═════ Passage

Companies that find themselves in this situation are presented with a false choice between flexible Self-Service BI and metric governance. The strategy of how your company tries to control the chaos is important - what you decide to do next will impact the future of your company’s data culture. Although each company that we’ve worked with is uniquely different, we’ve compiled a list of the most common pitfalls that companies find themselves in when trying to deal with this problem.

Common Pitfalls We’ve Seen In The Wild

Pitfall #1 - Focus only on governance and standards 

The first great pitfall we see organizations fall into is swinging the pendulum the entire way in the other direction. Usually, this comes in the form of 

  • An internal “request data” portal or form
  • Tedious external data cataloging that is highly manual to maintain 
  • Extreme role-based permissions to access data

The most common way companies overcompensate with governance is through over-implementing business processes. Yes, it is certainly important to guard access to data so that users aren’t able to see protected or sensitive data where it is not needed. However, this can easily be overengineered to the point that users find it impossible to discover the data they need.

The governance process should be directly tied to metrics and your semantic layer, not raw databases or tables. For example, an analyst might be looking for a way to analyze Headcount but cannot find the official source. Because of a lack of access to the source of truth, the analyst may attempt to create the metric through creative means using the sources they do have access to.

A common complaint amongst analysts is that they can’t request access to something they don’t already know exists. This arises when the formal request process requires that the analyst be particular about what schema/table they want access to. Yet, the analyst has no underlying knowledge of what exists. Instead, users should be able to understand very clearly the metrics that exist, even if they don’t currently have access to the data. This will make it more likely that the user will properly request access instead of trying to work around the process by inventing their own definition.

══════════

• [Activity 1]
Which lines of the records contain the string "Petr"? Show each of them, matching case exactly.
The records have no connection to the text.

═════ Data supplied

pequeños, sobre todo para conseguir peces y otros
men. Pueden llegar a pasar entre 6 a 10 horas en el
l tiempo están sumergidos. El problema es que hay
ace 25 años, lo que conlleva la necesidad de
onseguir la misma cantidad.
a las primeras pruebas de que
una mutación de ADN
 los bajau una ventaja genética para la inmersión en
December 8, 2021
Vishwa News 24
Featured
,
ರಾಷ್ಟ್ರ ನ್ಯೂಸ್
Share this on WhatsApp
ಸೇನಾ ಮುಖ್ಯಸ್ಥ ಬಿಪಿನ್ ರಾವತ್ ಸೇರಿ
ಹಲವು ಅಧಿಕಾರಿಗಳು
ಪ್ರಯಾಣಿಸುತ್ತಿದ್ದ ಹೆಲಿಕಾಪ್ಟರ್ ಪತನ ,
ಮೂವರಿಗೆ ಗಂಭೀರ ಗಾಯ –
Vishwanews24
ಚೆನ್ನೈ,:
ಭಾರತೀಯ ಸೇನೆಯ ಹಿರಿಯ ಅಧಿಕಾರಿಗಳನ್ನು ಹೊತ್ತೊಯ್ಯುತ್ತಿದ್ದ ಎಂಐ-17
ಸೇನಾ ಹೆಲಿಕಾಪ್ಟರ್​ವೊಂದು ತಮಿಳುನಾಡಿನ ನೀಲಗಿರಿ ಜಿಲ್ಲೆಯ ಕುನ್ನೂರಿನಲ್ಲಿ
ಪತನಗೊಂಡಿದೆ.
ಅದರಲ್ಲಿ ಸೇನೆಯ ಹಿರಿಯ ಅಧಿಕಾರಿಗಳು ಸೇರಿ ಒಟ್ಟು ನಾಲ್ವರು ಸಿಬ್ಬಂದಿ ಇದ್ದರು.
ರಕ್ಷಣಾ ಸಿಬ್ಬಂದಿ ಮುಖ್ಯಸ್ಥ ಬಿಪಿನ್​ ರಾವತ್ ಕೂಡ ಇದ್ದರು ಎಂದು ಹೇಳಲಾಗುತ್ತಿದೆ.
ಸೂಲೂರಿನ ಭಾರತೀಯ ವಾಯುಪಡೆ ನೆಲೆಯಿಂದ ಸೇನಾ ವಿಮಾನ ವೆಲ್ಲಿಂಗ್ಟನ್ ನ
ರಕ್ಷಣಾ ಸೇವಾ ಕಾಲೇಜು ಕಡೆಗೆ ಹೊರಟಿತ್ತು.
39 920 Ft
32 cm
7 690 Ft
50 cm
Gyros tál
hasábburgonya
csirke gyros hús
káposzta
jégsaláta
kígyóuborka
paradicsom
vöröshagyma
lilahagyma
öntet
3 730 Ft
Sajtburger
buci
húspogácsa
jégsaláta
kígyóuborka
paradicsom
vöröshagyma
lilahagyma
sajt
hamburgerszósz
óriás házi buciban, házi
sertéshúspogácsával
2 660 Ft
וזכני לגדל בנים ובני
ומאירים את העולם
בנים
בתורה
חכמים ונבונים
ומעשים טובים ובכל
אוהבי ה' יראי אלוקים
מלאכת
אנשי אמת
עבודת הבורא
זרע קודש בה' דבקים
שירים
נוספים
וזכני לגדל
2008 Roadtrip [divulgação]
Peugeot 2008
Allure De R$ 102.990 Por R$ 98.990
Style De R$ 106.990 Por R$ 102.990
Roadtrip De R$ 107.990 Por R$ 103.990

══════════
═════ Data supplied

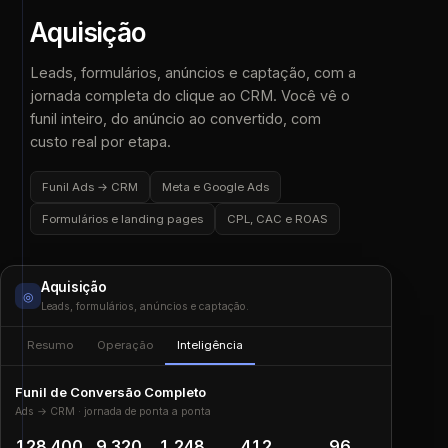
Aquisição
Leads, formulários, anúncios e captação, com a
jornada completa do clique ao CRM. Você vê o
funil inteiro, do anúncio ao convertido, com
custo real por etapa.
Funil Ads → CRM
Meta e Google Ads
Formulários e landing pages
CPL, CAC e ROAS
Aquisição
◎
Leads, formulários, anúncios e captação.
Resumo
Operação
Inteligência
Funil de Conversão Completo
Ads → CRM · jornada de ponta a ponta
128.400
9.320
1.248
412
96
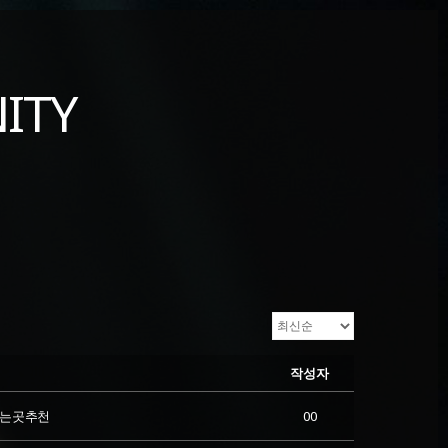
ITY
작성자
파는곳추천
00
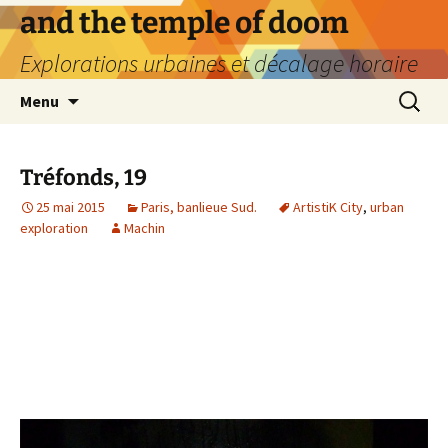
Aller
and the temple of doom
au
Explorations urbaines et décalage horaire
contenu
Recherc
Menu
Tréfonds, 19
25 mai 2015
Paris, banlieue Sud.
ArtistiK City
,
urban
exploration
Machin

══════════
═════ Data supplied

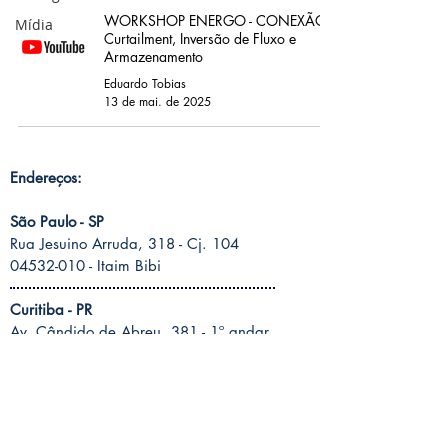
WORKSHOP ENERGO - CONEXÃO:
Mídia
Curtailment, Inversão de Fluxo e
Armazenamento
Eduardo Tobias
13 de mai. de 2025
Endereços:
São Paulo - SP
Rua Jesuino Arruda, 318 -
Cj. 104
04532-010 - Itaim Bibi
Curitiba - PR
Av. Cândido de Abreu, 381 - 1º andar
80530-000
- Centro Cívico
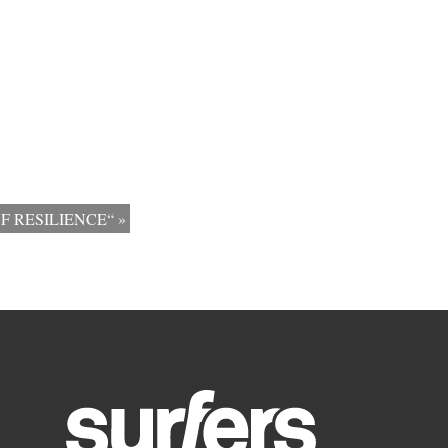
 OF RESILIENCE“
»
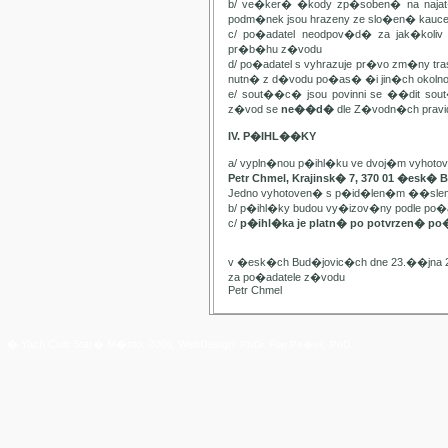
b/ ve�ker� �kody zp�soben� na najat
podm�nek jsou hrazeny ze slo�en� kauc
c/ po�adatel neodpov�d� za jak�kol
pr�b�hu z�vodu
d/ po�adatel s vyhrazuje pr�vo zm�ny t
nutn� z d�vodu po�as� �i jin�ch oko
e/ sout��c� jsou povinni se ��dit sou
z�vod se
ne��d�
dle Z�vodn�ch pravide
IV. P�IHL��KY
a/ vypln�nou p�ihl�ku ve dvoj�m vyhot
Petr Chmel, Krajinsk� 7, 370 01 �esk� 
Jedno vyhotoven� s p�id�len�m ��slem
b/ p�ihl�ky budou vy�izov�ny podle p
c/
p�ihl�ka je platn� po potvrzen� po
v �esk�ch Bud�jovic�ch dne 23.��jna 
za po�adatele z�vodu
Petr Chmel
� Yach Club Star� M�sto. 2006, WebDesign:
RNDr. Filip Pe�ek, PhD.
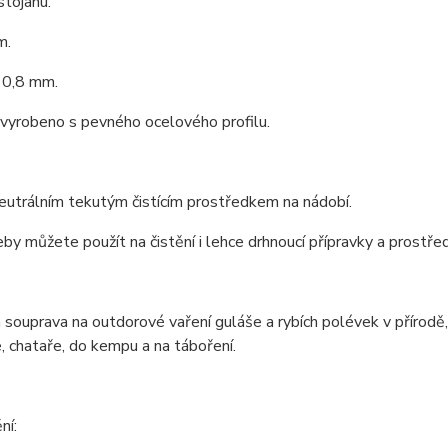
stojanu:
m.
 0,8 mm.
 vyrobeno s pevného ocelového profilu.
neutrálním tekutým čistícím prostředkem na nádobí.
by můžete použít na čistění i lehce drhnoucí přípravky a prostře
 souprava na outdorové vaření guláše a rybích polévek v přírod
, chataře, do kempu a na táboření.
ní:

══════════

• [Activity 2]
Write out the passage on governance pitfalls between "The first great" and "data they need.", inclusive.

• [Exercise answer 1]
Petr Chmel, Krajinsk� 7, 370 01 �esk� 
Petr Chmel

• [Exercise answer 2]
The first great pitfall we see organizations fall into is swinging the pendulum the entire way in the other direction. Usually, this comes in the form of 

  • An internal “request data” portal or form
  • Tedious external data cataloging that is highly manual to maintain 
  • Extreme role-based permissions to access data

The most common way companies overcompensate with governance is through over-implementing business processes. Yes, it is certainly important to guard access to data so that users aren’t able to see protected or sensitive data where it is not needed. However, this can easily be overengineered to the point that users find it impossible to discover the data they need.